#### SUPPLIED DATA
*** Begin section ***

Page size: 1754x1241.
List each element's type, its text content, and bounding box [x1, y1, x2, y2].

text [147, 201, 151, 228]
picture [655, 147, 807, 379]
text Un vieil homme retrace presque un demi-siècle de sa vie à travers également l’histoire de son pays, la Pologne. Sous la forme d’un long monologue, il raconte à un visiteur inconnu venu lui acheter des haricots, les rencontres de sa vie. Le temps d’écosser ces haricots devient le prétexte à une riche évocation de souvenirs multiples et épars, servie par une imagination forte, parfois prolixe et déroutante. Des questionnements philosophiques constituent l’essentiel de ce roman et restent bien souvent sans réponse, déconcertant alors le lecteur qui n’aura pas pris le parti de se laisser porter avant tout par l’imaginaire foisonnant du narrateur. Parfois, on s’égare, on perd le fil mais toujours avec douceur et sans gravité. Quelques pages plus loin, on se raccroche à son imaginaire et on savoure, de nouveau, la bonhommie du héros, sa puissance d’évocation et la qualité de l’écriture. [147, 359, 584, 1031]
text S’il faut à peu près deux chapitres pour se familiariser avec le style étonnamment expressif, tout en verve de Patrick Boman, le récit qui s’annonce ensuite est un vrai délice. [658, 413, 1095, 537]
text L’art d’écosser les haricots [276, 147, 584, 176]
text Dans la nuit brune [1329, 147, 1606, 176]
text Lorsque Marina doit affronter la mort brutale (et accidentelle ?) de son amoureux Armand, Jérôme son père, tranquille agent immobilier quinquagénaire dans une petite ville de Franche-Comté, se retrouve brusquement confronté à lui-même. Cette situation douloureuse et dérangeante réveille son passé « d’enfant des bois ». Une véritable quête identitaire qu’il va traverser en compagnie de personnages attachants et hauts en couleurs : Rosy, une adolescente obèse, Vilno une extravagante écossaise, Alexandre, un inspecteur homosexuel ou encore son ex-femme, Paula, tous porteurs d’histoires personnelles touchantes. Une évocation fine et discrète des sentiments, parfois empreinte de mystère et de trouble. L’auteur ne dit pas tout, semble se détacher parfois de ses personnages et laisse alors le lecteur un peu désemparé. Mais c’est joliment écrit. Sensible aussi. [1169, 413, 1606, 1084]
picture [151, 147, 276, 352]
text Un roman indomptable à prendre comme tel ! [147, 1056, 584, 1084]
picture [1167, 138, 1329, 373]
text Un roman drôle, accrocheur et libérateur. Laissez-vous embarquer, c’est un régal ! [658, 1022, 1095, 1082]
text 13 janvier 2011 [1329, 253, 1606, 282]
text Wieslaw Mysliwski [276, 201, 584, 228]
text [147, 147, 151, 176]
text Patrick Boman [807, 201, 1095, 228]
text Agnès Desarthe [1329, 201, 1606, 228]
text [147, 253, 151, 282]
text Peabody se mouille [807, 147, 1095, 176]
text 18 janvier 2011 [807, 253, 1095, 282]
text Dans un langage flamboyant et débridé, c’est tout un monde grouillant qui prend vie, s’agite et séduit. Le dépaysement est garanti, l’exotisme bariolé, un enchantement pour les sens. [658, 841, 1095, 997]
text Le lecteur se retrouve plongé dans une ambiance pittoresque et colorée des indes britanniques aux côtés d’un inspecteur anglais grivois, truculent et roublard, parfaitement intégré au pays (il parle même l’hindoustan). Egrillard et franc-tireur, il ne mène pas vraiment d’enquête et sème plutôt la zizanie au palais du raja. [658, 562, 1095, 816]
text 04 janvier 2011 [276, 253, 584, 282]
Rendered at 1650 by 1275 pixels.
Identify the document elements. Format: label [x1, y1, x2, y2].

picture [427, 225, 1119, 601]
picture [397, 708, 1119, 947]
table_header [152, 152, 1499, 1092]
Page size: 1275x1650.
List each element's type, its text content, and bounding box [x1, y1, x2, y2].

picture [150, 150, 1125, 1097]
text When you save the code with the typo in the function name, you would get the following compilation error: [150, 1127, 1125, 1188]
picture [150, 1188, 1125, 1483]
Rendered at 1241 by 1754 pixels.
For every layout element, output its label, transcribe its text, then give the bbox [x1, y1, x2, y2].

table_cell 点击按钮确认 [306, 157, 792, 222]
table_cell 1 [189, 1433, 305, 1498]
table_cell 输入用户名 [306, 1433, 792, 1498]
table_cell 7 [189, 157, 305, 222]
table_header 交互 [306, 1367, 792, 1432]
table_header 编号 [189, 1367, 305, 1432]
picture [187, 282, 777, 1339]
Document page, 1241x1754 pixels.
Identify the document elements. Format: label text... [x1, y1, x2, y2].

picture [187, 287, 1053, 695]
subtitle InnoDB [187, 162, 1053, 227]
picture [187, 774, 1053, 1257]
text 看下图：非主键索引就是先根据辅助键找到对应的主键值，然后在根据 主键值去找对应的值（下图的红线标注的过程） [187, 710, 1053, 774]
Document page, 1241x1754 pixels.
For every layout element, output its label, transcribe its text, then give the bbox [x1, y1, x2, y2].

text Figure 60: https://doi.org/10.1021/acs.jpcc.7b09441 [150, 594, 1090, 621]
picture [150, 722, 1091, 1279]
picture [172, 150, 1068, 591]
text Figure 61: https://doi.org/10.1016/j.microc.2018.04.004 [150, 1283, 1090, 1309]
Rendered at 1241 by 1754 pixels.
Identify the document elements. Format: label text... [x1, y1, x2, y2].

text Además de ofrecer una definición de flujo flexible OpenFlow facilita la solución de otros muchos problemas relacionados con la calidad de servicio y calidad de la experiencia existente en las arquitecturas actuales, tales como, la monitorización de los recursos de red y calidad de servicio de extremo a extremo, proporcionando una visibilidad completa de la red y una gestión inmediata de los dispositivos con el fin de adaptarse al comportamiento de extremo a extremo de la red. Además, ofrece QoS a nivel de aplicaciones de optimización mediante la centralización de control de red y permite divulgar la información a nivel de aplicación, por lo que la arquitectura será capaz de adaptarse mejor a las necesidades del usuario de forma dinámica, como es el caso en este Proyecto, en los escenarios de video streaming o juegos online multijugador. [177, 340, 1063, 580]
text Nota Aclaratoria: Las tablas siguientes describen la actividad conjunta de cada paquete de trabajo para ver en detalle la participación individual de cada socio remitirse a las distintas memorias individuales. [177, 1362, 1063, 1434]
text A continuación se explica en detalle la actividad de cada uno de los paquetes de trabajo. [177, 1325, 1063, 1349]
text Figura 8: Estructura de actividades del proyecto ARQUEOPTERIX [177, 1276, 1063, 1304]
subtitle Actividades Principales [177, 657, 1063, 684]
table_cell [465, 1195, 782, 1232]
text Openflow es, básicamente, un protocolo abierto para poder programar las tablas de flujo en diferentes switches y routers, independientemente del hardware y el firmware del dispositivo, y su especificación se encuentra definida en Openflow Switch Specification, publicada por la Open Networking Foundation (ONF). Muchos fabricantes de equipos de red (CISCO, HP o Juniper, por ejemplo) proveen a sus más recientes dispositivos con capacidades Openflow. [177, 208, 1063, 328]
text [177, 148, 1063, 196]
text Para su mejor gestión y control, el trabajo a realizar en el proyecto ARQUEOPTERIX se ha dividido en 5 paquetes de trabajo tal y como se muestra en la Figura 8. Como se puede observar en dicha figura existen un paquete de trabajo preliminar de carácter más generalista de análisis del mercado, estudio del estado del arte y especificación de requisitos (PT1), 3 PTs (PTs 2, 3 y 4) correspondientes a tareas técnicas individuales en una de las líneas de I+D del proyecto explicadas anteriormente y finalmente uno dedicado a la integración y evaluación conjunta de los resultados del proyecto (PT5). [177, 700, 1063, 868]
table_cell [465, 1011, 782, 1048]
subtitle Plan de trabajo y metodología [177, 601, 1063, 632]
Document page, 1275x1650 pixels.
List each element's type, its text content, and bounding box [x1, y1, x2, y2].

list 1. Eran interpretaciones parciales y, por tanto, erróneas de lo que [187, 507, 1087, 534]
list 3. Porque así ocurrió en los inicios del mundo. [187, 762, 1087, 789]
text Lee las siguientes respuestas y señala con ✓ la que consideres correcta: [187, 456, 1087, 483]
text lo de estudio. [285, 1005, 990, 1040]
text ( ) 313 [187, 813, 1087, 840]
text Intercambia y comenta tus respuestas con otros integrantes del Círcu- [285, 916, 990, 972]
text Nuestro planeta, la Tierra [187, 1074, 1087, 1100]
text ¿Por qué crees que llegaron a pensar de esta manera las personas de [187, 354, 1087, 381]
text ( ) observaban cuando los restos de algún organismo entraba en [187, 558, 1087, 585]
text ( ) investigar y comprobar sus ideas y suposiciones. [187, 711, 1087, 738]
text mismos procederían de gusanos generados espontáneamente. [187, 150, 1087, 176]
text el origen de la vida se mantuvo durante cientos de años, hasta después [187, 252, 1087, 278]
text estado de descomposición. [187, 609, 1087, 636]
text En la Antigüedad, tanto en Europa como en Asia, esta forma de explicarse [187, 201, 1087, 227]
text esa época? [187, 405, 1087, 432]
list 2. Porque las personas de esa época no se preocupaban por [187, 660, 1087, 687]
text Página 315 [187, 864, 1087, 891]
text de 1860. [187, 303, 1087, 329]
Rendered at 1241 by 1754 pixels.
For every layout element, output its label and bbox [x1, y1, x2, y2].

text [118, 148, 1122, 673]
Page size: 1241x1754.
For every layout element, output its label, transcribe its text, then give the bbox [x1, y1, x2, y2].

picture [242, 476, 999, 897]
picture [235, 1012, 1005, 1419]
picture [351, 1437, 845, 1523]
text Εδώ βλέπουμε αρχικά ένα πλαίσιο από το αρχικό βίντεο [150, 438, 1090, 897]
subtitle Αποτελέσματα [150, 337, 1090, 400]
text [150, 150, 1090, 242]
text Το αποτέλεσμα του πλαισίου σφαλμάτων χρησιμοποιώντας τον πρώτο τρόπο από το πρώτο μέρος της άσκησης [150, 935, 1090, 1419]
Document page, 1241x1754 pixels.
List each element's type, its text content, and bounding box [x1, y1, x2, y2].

*** End section ***

#### EXERCISE PROMPT
For the records above, state the number of lines that include the string "size" and add nothing.

#### RESULT
3